1965 film directed by Friz Freleng

The Wild Chase is a Warner Bros. Merrie Melodies short directed by Friz Freleng and Hawley Pratt. The short was released on February 27, 1965, and stars Speedy Gonzales, Sylvester and Wile E. Coyote and the Road Runner.

==Plot==
Speedy Gonzales, the fastest mouse in all Mexico, races against the Road Runner, the Texas road burner, in the Mexico–United States border zone. During the race, Sylvester the Cat and Wile E. Coyote join forces in an attempt to catch their speedy opponents, with predictable results. Often they mistakenly end up injuring each other in comical fashion.

Initially, Wile E. Coyote descends precipitously from a cliff in his endeavor to capture the Road Runner, an occurrence subsequently replicated by Sylvester subsequent to an encounter with Speedy. Their strategy to launch rocks at their competitors goes awry, resulting in the rocks descending upon themselves. Subsequently, they covertly position iron pellets beneath birdseed and cheese, attaching a grenade to a magnet on a roller skate; however, this scheme concludes with the grenade detonating in Wile E.'s visage. Moreover, their attempt to dislodge a flat rock from a cliff results in both characters plunging over the edge. In their endeavor to demolish a culvert, they mishandle the detonator, precipitating the detonation of the dynamite upon themselves.
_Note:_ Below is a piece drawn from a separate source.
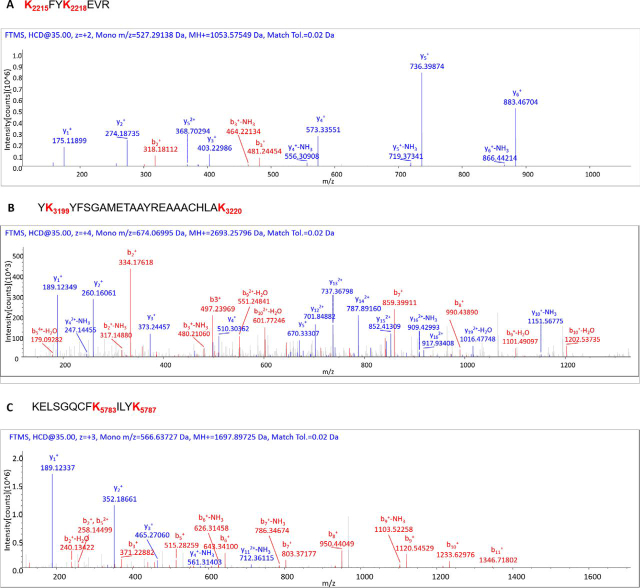
MS2 spectrum of synthetic acetylated peptides. MS/MS Spectra of synthetic acetyl-lysine containing peptides. A, K2215FYK2218EVR; B, YK3199YFSGAMETAAYREAAACHLAK3220; C, KELSGQCFK5783ILYK5787.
Finally, they employ a rocket car to pursue the racers, ostensibly achieving victory, but are subsequently disqualified as only Speedy Gonzales and the Road Runner are duly registered participants.
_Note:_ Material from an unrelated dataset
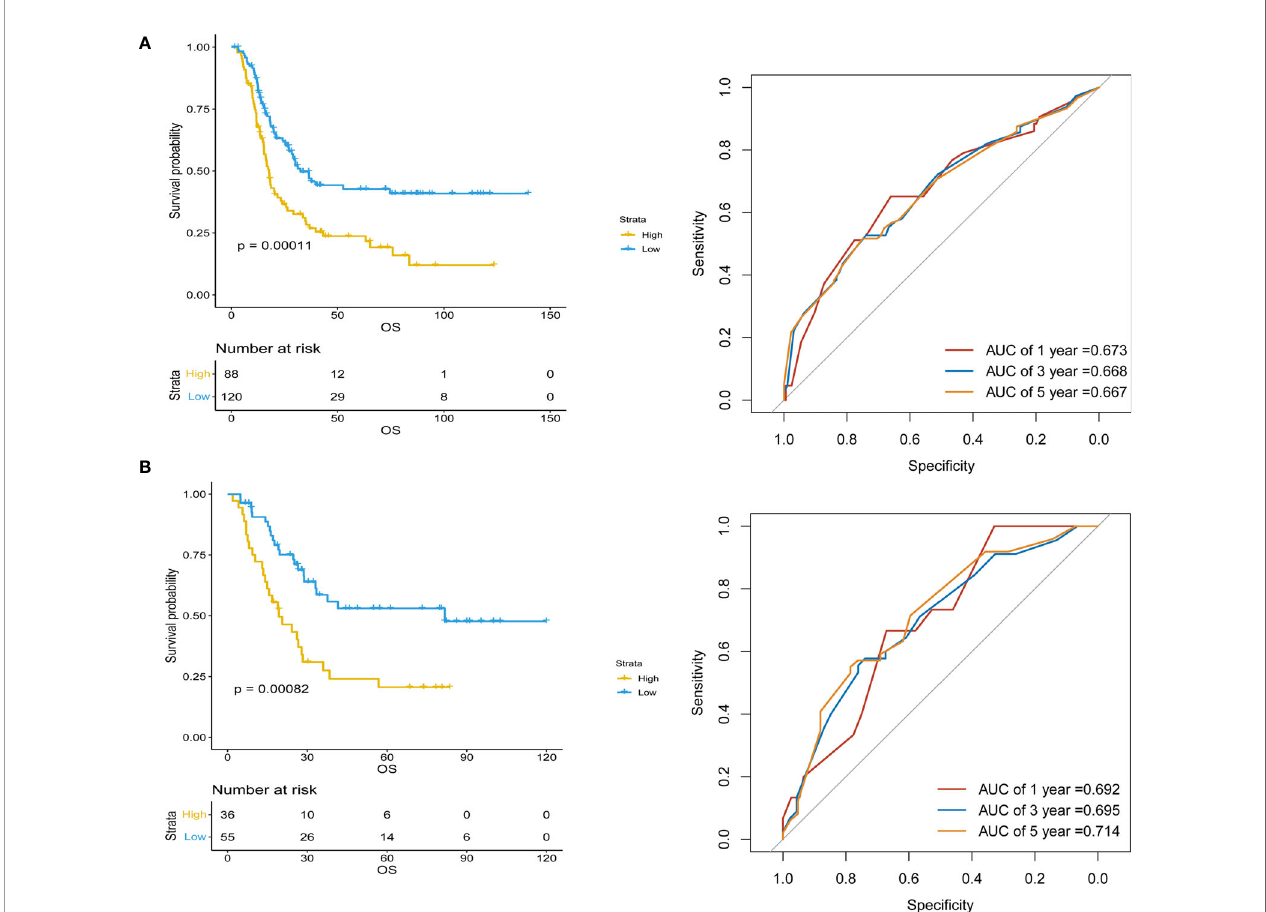
FIGURE 2 | Kaplan – Meier survival analyses of Risk and Risk performance in time-dependent receiver operating characteristic (ROC) curves in (A) training and (B) validation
The cartoon culminates with Sylvester and Wile E. being propelled into the atmosphere as the rocket car erupts in a pyrotechnic display.

==Crew==
- Co-Director: Hawley Pratt
- Story: Friz Freleng & Cal Howard
- Animation: Norm McCabe, Don Williams, Manny Perez, Warren Batchelder, Laverne Harding
- Layout: Dick Ung
- Backgrounds: Tom O'Loughlin
- Film Editor: Lee Gunther
- Voice Characterizations: Mel Blanc
- Music: Bill Lava
- Produced by: David H. DePatie and Friz Freleng
- Directed by: Friz Freleng

==Production notes==
This cartoon represents the sole Wile E. Coyote and Road Runner production directed by Friz Freleng or Hawley Pratt, who were predominantly known for their work on Speedy Gonzales and Sylvester the Cat cartoons (Wile E. Coyote and the Road Runner had largely been the province of Chuck Jones until his 1963 firing; Format Films' Rudy Larriva would take over that series after this). It serves as a notable crossover between the Sylvester/Speedy and Wile E. Coyote/Road Runner series. This short is unique as the only Speedy Gonzales cartoon to feature Wile E. Coyote and the Road Runner, and conversely, the only Wile E. Coyote/Road Runner short to include Speedy Gonzales and Sylvester.
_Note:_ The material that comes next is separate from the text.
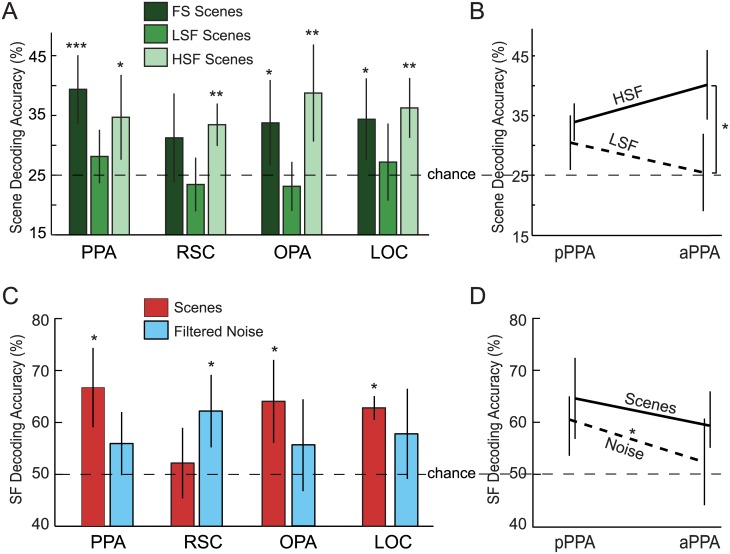
Multivariate decoding results.(A) Decoding of scene categories (4-way classification) is as accurate for HSF as for FS scenes. LSF scenes, on the other hand, cannot be decoded above chance. (B) Dividing the PPA along the A-P axis, reveals similar decoding accuracy for HSF and LSF scenes in posterior PPA, but significantly higher accuracy for HSF than LSF in anterior PPA. (C) Decoding of high versus low spatial frequencies from scene stimuli succeeded in PPA, OPA, and LOC but not the RSC. Decoding of spatial frequency from filtered noise stimuli succeeded only in RSC. (D) Decoding of spatial frequency was more accurate from the posterior than the anterior subdivision of the PPA. This difference was statistically significant for noise images but not for scenes. Error bars represent standard errors of the mean. *p < 0.05, **p < 0.01, ***p < 0.001; N = 10.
Additionally, it marks the final appearance of Speedy Gonzales with Sylvester the Cat and the last classic-era cartoon directed by Freleng. The content of the cartoon primarily comprises recycled animation and comedic gags from earlier Wile E. Coyote and Road Runner productions.

==Home media==
The Wild Chase is available on the Looney Tunes Golden Collection: Volume 4 Disc 3.